Overall, 34 percent thinks a recession is likely in the next 12 months against 64 percent who think it’s unlikely.
The recent signs of slowdown in major global economies has fund managers worried and quite a few of them think that the world is staring at recession.
A recent survey of global fund managers by Bank of America Merrill Lynch (BofAML) reveals that a one-third of the fund managers expect a recession in the next 12 months.
Among the 224 panelists, with $553 billion of assets under management, who participated in the survey from August 2-8, a significant "34 percent think a recession is likely in the next 12 months against 64 percent who think it’s unlikely, the highest recession probability since October 2011", an August 13 note from BofAML says.
As per the report, 5 percent of them expect value to underperform growth over the next 12 months, which is the lowest since the global financial crisis, reflecting extremely bearish inflation and growth expectations.
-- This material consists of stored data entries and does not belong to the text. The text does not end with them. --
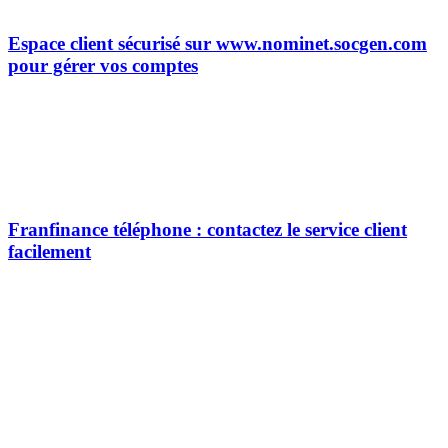
Espace client sécurisé sur www.nominet.socgen.com
pour gérer vos comptes
Franfinance téléphone : contactez le service client
facilement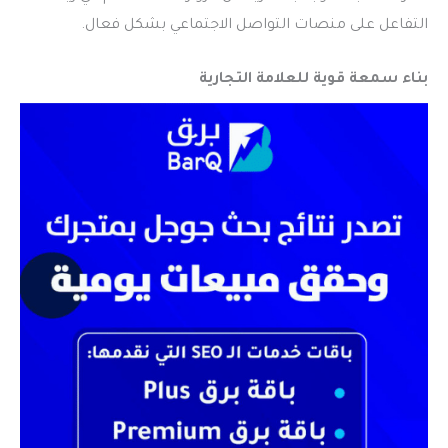
التفاعل على منصات التواصل الاجتماعي بشكل فعال.
بناء سمعة قوية للعلامة التجارية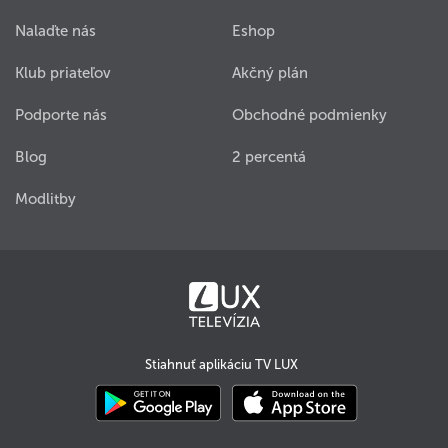
Nalaďte nás
Eshop
Klub priateľov
Akčný plán
Podporte nás
Obchodné podmienky
Blog
2 percentá
Modlitby
Stiahnuť aplikáciu TV LUX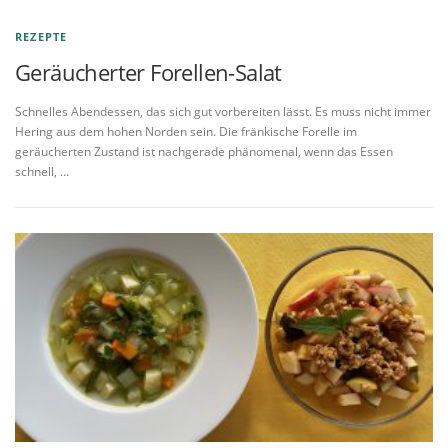
REZEPTE
Geräucherter Forellen-Salat
Schnelles Abendessen, das sich gut vorbereiten lässt. Es muss nicht immer
Hering aus dem hohen Norden sein. Die fränkische Forelle im
geräucherten Zustand ist nachgerade phänomenal, wenn das Essen
schnell, …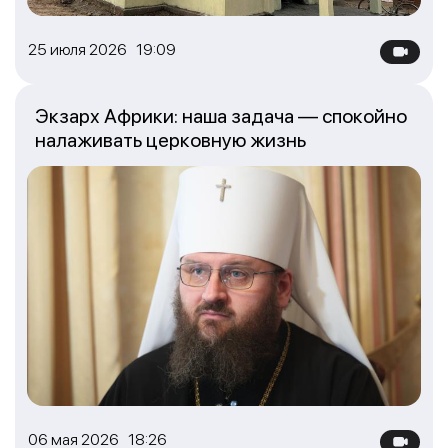
25 июля 2026 19:09
Экзарх Африки: наша задача — спокойно
налаживать церковную жизнь
06 мая 2026 18:26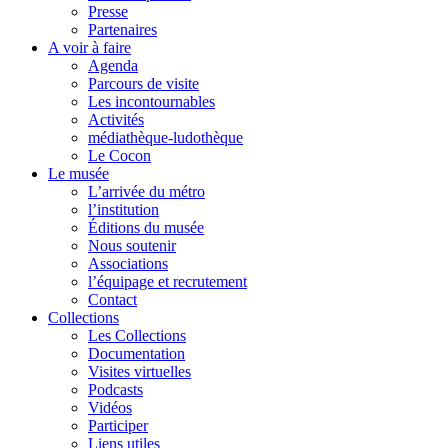
Presse
Partenaires
A voir à faire
Agenda
Parcours de visite
Les incontournables
Activités
médiathèque-ludothèque
Le Cocon
Le musée
L’arrivée du métro
l’institution
Éditions du musée
Nous soutenir
Associations
l’équipage et recrutement
Contact
Collections
Les Collections
Documentation
Visites virtuelles
Podcasts
Vidéos
Participer
Liens utiles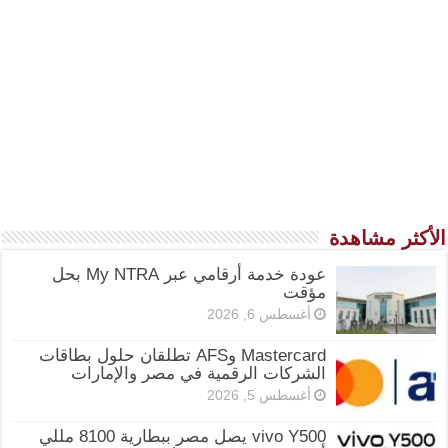
الأكثر مشاهدة
عودة خدمة أرقامي عبر My NTRA بحل
مؤقت
أغسطس 6, 2026
Mastercard وAFS تطلقان حلول بطاقات
الشركات الرقمية في مصر والإمارات
أغسطس 5, 2026
vivo Y500 يصل مصر ببطارية 8100 مللي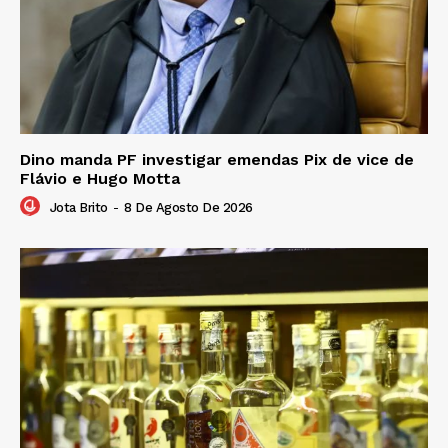
Dino manda PF investigar emendas Pix de vice de
Flávio e Hugo Motta
Jota Brito
-
8 De Agosto De 2026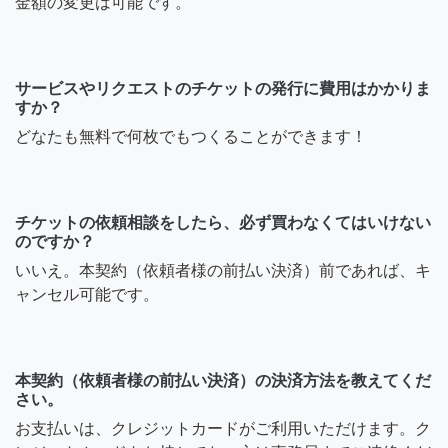
金額の変更は可能です。
サービスやリクエストのチケットの発行に費用はかかりま
すか？
どなたも無料で何枚でもつくることができます！
チケットの依頼相談をしたら、必ず買わなくてはいけない
のですか？
いいえ。本契約（依頼者様の前払い決済）前であれば、キ
ャンセル可能です。
本契約（依頼者様の前払い決済）の決済方法を教えてくだ
さい。
お支払いは、クレジットカードがご利用いただけます。ク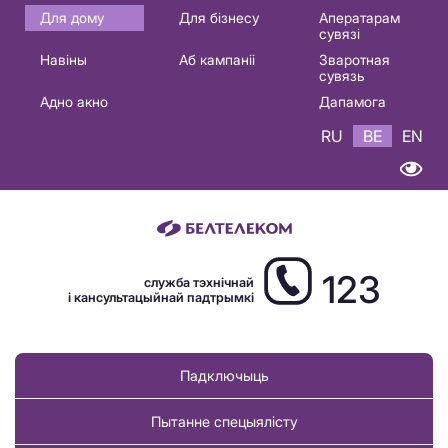
Основная
Для дому
Для бізнесу
Аператарам
сувязі
навигация
Навіны
Аб кампаніі
Зваротная
BE
сувязь
Адно акно
Дапамога
RU
BE
EN
123
служба тэхнічнай
і кансультацыйнай падтрымкі
Падключыць
Пытанне спецыялісту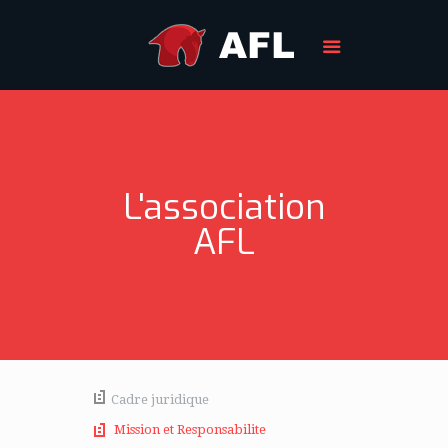
L'association
AFL
Cadre juridique
Mission et Responsabilite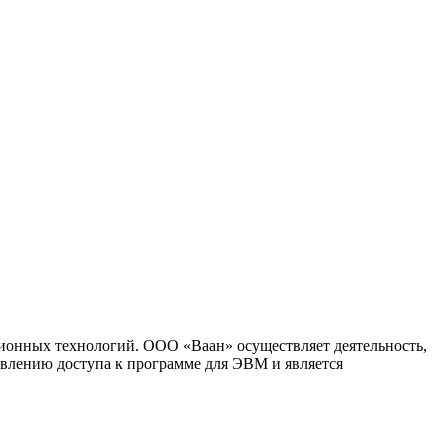
ионных технологий. ООО «Ваан» осуществляет деятельность,
влению доступа к программе для ЭВМ и является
While the picture looks gloomy, with global policy stimuli at a 2.5-year low, the onus is on major central banks, including US’ Federal Reserve, European Central Bank and People’s Bank of China, to restore animal spirits.
"A 43 percent FMS (fund manager survey) investors expect lower short-term rates and only 9 percent expect higher long-term rates over the next 12 months. Cumulatively, this is the most bullish FMS view on bonds since November 2008," the report says.
The shaken faith in equities has forced investors to slash exposure to cyclicals to buy US treasuries and US growth stocks, the survey reveals.
Concerns over the credit cycle have heightened, the survey shows.
"A record 50 percent of FMS investors say corporates are overleveraged, with 46 percent saying they want corporates to use cash flow to improve balance sheets, against the 36 percent who want an increase in capex and 13 percent who seek cash-return to shareholders via dividends or buybacks," it says.
Global corporate earnings expectations have slumped. As per the report, 84 percent of FMS investors expect less than 10 percent earnings per share (EPS) growth over the next 12 months. Consensus global EPS estimates are 8 percent for the next 12 months and 10.5 percent for 2020.
As per the survey note, a 33 percent investors think corporate bonds are the biggest central bank-induced bubble risk, followed by government bonds (30 percent), US equities (26 percent) and gold (8 percent).